Source text -
* * * * * * *

# Tough Winter Turkeys



## Snook

Was wondering if anyone has been seeing any birds. The snow is fairly deep here in northeast Ohio. The minor thaws with the recurring frigid temps has frozen the snow making it tough for the birds to scratch for food. Sure hope it does not impact them too bad.


----------



## meats52

I put corn out for them every winter but so far this winter all I've seen is squirrels and deer.


----------



## Bulldog1149

I am feeding mine and have between 30 and 70 everyday. I will say they have clawed so much that there are little blood trails from their feet.


----------



## rminerd

Your inbox is full bulldog


----------



## meats52

Bulldog1149 said:


> I am feeding mine and have between 30 and 70 everyday. I will say they have clawed so much that there are little blood trails from their feet.


 That's a lot of turkey. The most I had last winter was 19. I'm still waiting to see some this winter.


----------



## bobk

Have a flock of 40-45 coming in daily.


----------



## Snook

My buddy has been feeding them corn where he lives in Ashtabula. Says they are there everyday a couple times a day. Started putting out extra. Says the deer and turkey are at war around the feeder...lol I know it's pretty brutal out there right now.


----------



## Scum_Frog

Bob sounds like an issue.....maybe I can help this year hahaha!


----------



## bobk

Scum_Frog said:


> Bob sounds like an issue.....maybe I can help this year hahaha!


I'll see if that's something we can work out.

* * * * * * *

Assignment 1 - In the forum thread on winter turkeys, what was the largest number of turkeys meats52 had last winter?
Assignment 2 - Copy, word for word, the lines of the entries starting at the line containing "Who is more" and ending at the line containing "This screenshot has".

Extracted records -
* * * * * * *

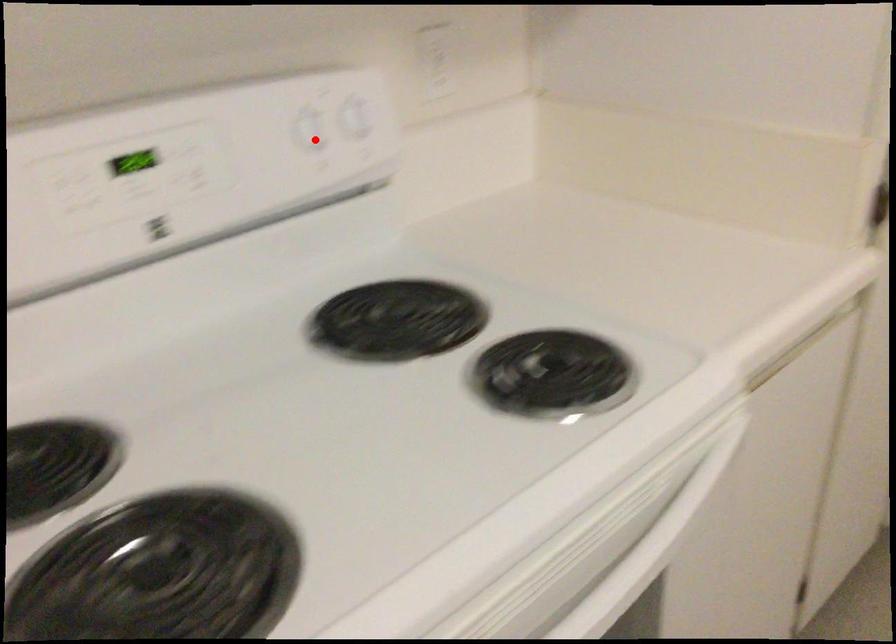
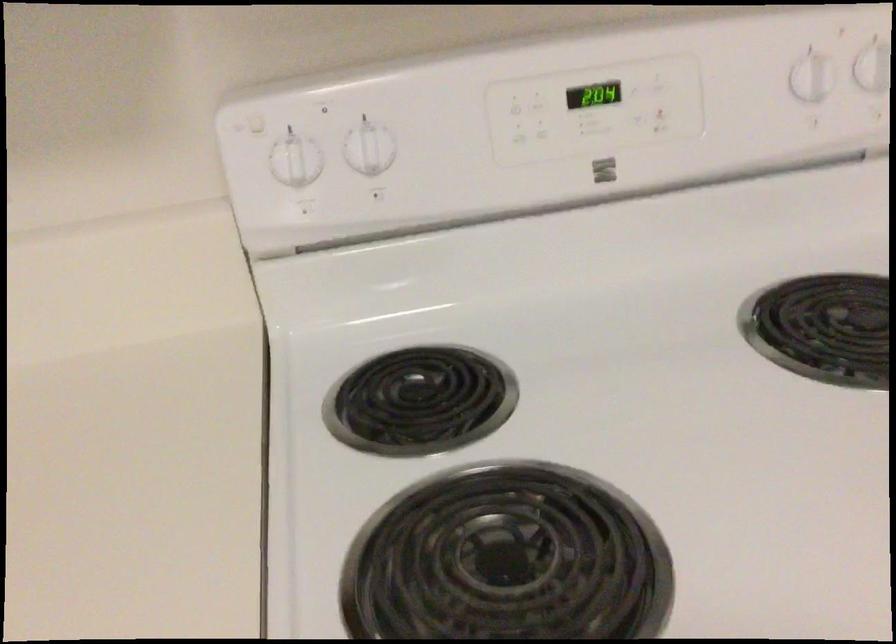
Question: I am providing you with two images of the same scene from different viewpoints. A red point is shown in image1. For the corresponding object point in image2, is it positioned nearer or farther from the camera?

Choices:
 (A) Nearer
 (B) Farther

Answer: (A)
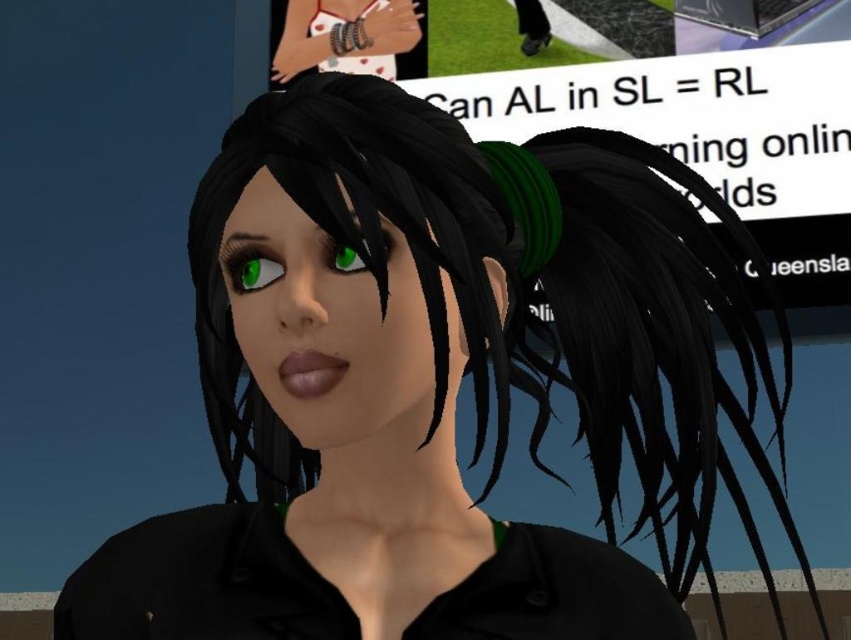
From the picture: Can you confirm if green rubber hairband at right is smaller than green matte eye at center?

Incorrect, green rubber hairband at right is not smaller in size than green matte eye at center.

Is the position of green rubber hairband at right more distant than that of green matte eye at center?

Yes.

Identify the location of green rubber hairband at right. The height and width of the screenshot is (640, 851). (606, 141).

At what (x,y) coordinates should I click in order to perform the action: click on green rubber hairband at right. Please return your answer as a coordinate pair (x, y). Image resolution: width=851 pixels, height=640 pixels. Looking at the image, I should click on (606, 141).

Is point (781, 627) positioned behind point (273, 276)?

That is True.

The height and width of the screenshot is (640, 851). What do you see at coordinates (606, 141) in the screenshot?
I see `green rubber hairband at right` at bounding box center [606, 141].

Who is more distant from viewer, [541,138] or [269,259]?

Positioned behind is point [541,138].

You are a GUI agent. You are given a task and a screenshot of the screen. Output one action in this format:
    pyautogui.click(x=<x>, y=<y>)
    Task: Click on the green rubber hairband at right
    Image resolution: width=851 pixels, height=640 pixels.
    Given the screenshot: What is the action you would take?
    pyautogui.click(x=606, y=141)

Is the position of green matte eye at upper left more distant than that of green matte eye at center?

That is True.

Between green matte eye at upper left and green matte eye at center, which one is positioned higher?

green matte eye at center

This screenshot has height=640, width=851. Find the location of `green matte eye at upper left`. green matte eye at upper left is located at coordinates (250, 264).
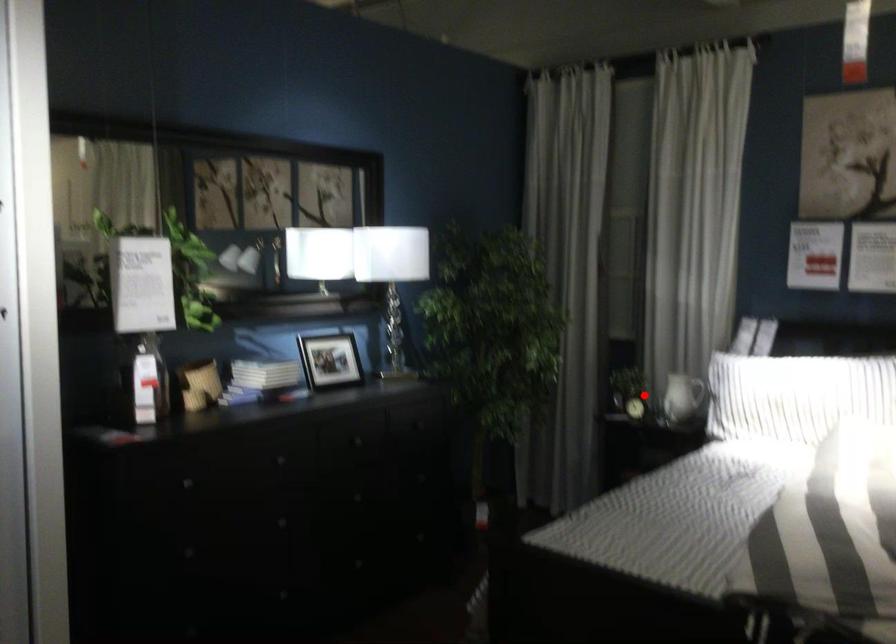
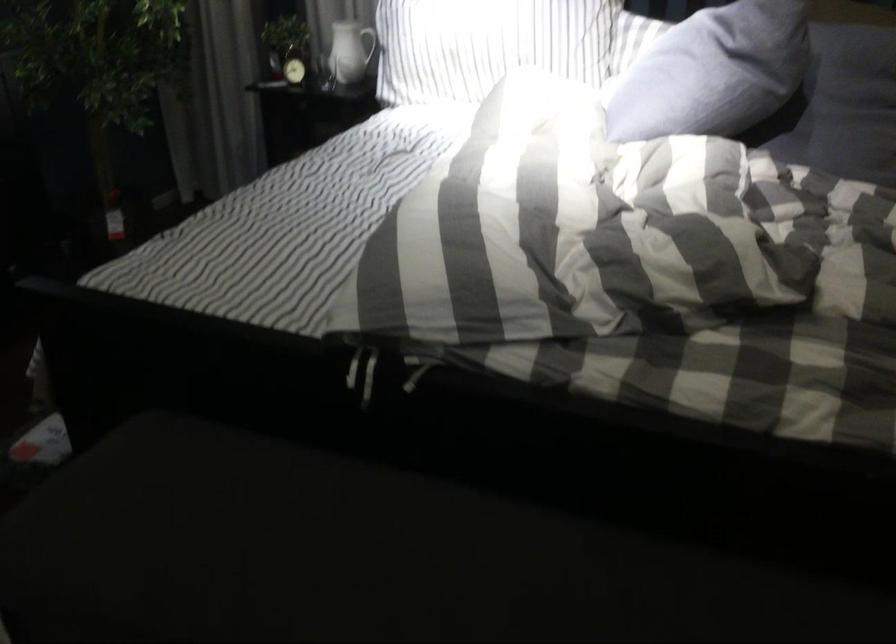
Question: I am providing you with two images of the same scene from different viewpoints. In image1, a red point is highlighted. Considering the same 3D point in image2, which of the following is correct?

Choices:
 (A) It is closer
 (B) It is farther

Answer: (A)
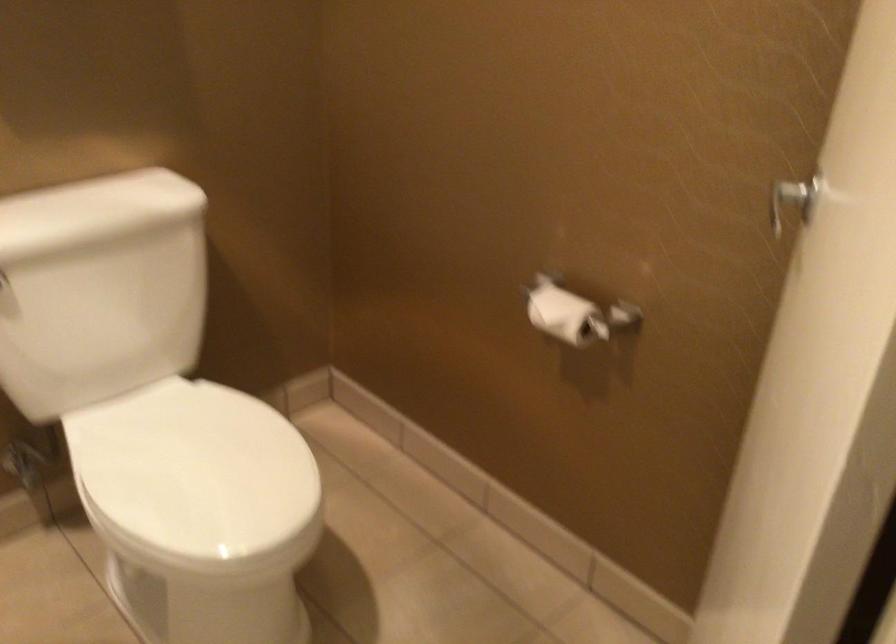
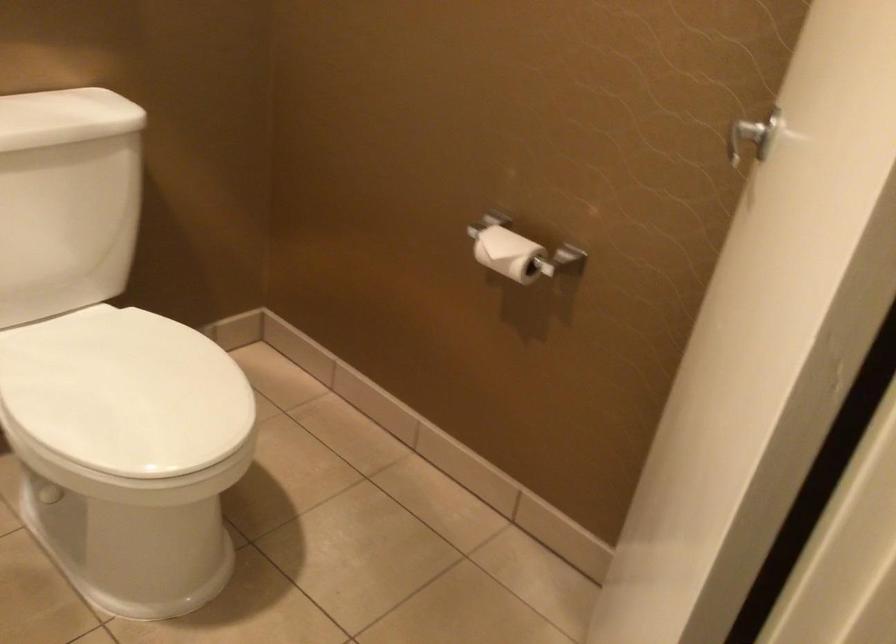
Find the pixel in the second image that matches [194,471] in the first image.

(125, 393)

* * * * * * *

Problem solution 1 - 19

Problem solution 2 -
Who is more distant from viewer, [541,138] or [269,259]?

Positioned behind is point [541,138].

You are a GUI agent. You are given a task and a screenshot of the screen. Output one action in this format:
    pyautogui.click(x=<x>, y=<y>)
    Task: Click on the green rubber hairband at right
    Image resolution: width=851 pixels, height=640 pixels.
    Given the screenshot: What is the action you would take?
    pyautogui.click(x=606, y=141)

Is the position of green matte eye at upper left more distant than that of green matte eye at center?

That is True.

Between green matte eye at upper left and green matte eye at center, which one is positioned higher?

green matte eye at center

This screenshot has height=640, width=851. Find the location of `green matte eye at upper left`. green matte eye at upper left is located at coordinates (250, 264).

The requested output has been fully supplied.